Sumitra Badrinathan selected as CASI Sobti Family Fellow 2020-2021

Sumitra Badrinathan has been selected as one of the first two Sobti Family Doctoral Fellows at the Center for the Advanced Study of India (CASI) for the 2020–21 academic year.

Established through a generous gift from Penn parents, Rajiv Sobti GR’84 and Slomi Sobti, the Sobti Family Fellowship is designed to support the University of Pennsylvania graduate students in their research related to India’s current politics, society, economy, and international relations. The Sobti Family Doctoral Fellows receive $12,500 each to develop independent research interests broadly related to CASI’s agenda.

Sumitra Badrinathan joins CASI from Mumbai, India, and is currently entering her fifth year as a doctoral student in the Political Science Department of Penn’s School of Arts & Sciences. Her research interests include the study of misinformation, effects on media, and comparative politics with a regional focus on modern India.

In Sumitra’s words: “My dissertation evaluates the effectiveness of interventions to combat political misinformation in India and the power of partisanship and motivated reasoning to affect information processing.
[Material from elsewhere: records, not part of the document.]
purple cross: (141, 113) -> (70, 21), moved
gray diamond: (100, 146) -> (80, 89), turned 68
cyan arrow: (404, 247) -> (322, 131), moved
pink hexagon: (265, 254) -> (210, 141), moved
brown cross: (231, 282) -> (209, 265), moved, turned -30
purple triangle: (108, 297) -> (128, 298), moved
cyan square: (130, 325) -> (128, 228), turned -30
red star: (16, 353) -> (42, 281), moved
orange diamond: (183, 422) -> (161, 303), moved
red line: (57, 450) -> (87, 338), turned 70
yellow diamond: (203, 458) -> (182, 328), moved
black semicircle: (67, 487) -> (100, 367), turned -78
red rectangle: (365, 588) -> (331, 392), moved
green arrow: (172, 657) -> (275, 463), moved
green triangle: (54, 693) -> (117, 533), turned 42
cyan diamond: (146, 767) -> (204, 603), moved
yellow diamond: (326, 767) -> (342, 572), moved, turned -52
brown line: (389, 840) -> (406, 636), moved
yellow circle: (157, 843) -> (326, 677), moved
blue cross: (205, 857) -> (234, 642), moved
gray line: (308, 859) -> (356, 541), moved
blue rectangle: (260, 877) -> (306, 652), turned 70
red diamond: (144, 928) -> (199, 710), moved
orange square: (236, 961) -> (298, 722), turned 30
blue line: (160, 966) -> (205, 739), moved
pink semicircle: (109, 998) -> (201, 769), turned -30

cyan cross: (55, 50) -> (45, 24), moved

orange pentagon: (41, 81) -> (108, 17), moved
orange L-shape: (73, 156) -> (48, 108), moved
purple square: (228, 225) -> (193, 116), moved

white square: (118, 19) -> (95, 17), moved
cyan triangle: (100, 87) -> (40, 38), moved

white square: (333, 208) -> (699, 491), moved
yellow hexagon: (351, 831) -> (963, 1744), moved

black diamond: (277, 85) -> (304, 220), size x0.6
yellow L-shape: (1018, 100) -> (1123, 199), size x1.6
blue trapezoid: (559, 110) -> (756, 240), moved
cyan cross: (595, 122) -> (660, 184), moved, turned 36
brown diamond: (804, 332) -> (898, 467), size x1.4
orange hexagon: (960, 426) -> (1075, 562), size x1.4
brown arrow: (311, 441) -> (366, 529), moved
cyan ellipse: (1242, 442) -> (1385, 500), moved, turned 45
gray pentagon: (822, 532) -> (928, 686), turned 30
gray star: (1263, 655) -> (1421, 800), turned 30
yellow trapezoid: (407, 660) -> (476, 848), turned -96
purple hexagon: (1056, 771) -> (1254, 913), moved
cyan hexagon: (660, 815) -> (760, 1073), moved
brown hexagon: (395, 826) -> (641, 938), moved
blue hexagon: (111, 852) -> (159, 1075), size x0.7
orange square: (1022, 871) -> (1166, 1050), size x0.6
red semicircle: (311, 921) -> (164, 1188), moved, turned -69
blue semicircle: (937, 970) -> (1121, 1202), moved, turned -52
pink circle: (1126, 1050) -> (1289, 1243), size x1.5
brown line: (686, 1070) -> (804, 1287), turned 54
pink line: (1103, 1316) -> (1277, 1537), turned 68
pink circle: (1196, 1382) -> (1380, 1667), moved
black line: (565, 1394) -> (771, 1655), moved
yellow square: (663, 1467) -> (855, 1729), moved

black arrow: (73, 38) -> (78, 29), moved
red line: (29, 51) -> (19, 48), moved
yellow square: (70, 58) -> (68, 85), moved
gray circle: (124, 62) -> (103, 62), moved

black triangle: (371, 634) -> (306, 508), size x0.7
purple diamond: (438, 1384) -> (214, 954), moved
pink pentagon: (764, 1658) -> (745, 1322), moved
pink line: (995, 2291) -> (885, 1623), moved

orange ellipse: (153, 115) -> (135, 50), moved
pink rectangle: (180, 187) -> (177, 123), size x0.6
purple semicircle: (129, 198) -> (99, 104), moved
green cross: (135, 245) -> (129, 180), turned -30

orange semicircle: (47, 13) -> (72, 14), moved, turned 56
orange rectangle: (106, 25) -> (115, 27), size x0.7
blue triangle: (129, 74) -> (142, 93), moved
To answer these questions, I develop and use experimental and survey methods to study the relationship between newer forms of media like WhatsApp and their effect on fake news, polarization, political participation, and quality of democracy. While my past work has focused on social pressure to fight fake news on WhatsApp and digital literacy trainings to decrease vulnerability to misinformation, the Sobti Fellowship will aid new lines of research surrounding COVID-19 in India. As the country battles extreme poverty, large crowds, densely populated areas, and a stretched health system, the wave of inaccuracy about the virus that has flooded Indians’ phones have the potential to threaten millions of lives.

To this end I ask two distinct but related questions: How can we effectively correct misinformed health beliefs and pseudoscientific remedies, particularly when they are rooted in tradition and difficult to change? And what is the effect of exposure to anti-minority misinformation and hateful speech on attitudes towards social groups, violence, and democratic norms in India?”

Sumitra received her MA in Political Science from the University of Chicago and her BA in Psychology from St. Xavier’s College, Mumbai. In 2019, Sumitra received the Dean’s Award for Distinguished Teaching and the Penn Prize for Excellence in Teaching by Graduate Students. Her research has received prior support from CASI, the Judith Rodin Research Fellowship, and the Russel Ackoff Fellowship.